‘Kanunsuzluk benim!’

10 Ocak 2023 Salı

Devlet, bireye zor uygular, yaptırımlar getirir, vergi adı altında emekçinin ürününe oturur, malına mülküne el koyar, bireyin ya da toplumun özgürlüklerinin sınırlarını çizer, onların nasıl kullanılacaklarını belirler, kişiyi özgürlüğünden yoksun kılar, zaman zaman idam yoluyla canını alır, savaş ilan eder, halkları toptan ölüme mahkûm eder, bireyi ateşin üstüne salar, ölümün üzerine yürümeye zorlar, tereddüt eden olursa bizzat kendi öldürür. Örnekleri uzatmak mümkün ama gereksizdir, diyeceğim o ki devlet bir şer odağıdır. Bakmayın siz tarihte devletin meşruiyetini Tanrı’ya bağlayan görüşlere devletler başlangıçta meşruiyetlerini güçlerinden almışlardır. 

Geçmişte zaman zaman devletler ile çeteleri birbirlerinden ayırmak güçleşmiştir. Hitler’in Nazi iktidarı, devletin, tarihin gördüğü en kahredici çete olduğunun çarpıcı örneğidir.

Evet devlet şer odağıdır. Ama zorunlu bir şer odağı, insanlık devlet olmasa bugüne gelemezdi. O zaman da insanın toplumsal yaşamın onsuz olmazı devleti denetlemesi gücünü sınırlaması yoluna gidilmiştir.

_ _ _ _ _

• Hedef 1: Devlet üzerine yazıda, devletin tarihin gördüğü en kahredici çete olduğunun çarpıcı örneği olarak hangi iktidar gösteriliyor?
• Hedef 2: Devlet üzerine yazıda "10 Ocak 2023" sözlerinden "olduğunun çarpıcı örneğidir." sözlerine kadar uzanan bölümü aynen yazın.
Listeye başvurmanız gerekmiyor.

_ _ _ _ _

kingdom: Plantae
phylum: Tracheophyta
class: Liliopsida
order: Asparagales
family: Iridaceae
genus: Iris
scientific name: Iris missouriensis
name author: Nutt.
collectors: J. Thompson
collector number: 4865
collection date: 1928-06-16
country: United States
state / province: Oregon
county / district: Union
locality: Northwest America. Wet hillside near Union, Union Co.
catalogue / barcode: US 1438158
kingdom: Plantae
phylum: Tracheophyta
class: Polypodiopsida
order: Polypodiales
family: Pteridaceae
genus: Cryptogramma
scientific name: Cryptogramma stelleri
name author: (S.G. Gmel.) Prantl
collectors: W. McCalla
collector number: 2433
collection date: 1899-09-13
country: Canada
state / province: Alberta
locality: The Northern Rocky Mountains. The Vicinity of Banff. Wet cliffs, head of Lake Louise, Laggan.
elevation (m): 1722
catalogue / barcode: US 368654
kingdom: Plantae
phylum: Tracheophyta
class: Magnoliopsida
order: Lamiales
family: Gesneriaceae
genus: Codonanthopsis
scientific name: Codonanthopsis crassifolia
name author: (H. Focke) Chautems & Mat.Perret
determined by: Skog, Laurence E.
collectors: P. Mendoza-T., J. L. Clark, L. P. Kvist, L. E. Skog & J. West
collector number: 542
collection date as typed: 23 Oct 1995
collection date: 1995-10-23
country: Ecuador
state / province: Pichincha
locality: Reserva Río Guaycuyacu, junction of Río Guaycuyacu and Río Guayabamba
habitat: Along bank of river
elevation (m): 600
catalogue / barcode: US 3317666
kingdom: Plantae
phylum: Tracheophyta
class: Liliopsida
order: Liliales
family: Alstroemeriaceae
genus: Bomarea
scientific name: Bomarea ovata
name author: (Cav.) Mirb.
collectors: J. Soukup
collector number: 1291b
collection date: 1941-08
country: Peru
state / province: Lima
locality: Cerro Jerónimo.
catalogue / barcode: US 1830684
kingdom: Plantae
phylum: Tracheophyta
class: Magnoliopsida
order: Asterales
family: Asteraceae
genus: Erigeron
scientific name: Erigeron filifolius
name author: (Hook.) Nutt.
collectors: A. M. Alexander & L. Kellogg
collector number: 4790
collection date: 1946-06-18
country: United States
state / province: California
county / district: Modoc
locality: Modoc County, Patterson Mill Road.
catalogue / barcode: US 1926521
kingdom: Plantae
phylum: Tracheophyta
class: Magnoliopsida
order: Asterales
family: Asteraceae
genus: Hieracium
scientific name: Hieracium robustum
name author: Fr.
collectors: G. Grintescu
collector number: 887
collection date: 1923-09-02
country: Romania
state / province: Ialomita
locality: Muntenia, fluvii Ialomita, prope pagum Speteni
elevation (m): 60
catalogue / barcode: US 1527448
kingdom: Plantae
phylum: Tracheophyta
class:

_ _ _ _ _

• Eksiksiz yanıt 1: Hitler’in Nazi iktidarı.

• Eksiksiz yanıt 2:
10 Ocak 2023 Salı

Devlet, bireye zor uygular, yaptırımlar getirir, vergi adı altında emekçinin ürününe oturur, malına mülküne el koyar, bireyin ya da toplumun özgürlüklerinin sınırlarını çizer, onların nasıl kullanılacaklarını belirler, kişiyi özgürlüğünden yoksun kılar, zaman zaman idam yoluyla canını alır, savaş ilan eder, halkları toptan ölüme mahkûm eder, bireyi ateşin üstüne salar, ölümün üzerine yürümeye zorlar, tereddüt eden olursa bizzat kendi öldürür. Örnekleri uzatmak mümkün ama gereksizdir, diyeceğim o ki devlet bir şer odağıdır. Bakmayın siz tarihte devletin meşruiyetini Tanrı’ya bağlayan görüşlere devletler başlangıçta meşruiyetlerini güçlerinden almışlardır. 

Geçmişte zaman zaman devletler ile çeteleri birbirlerinden ayırmak güçleşmiştir. Hitler’in Nazi iktidarı, devletin, tarihin gördüğü en kahredici çete olduğunun çarpıcı örneğidir.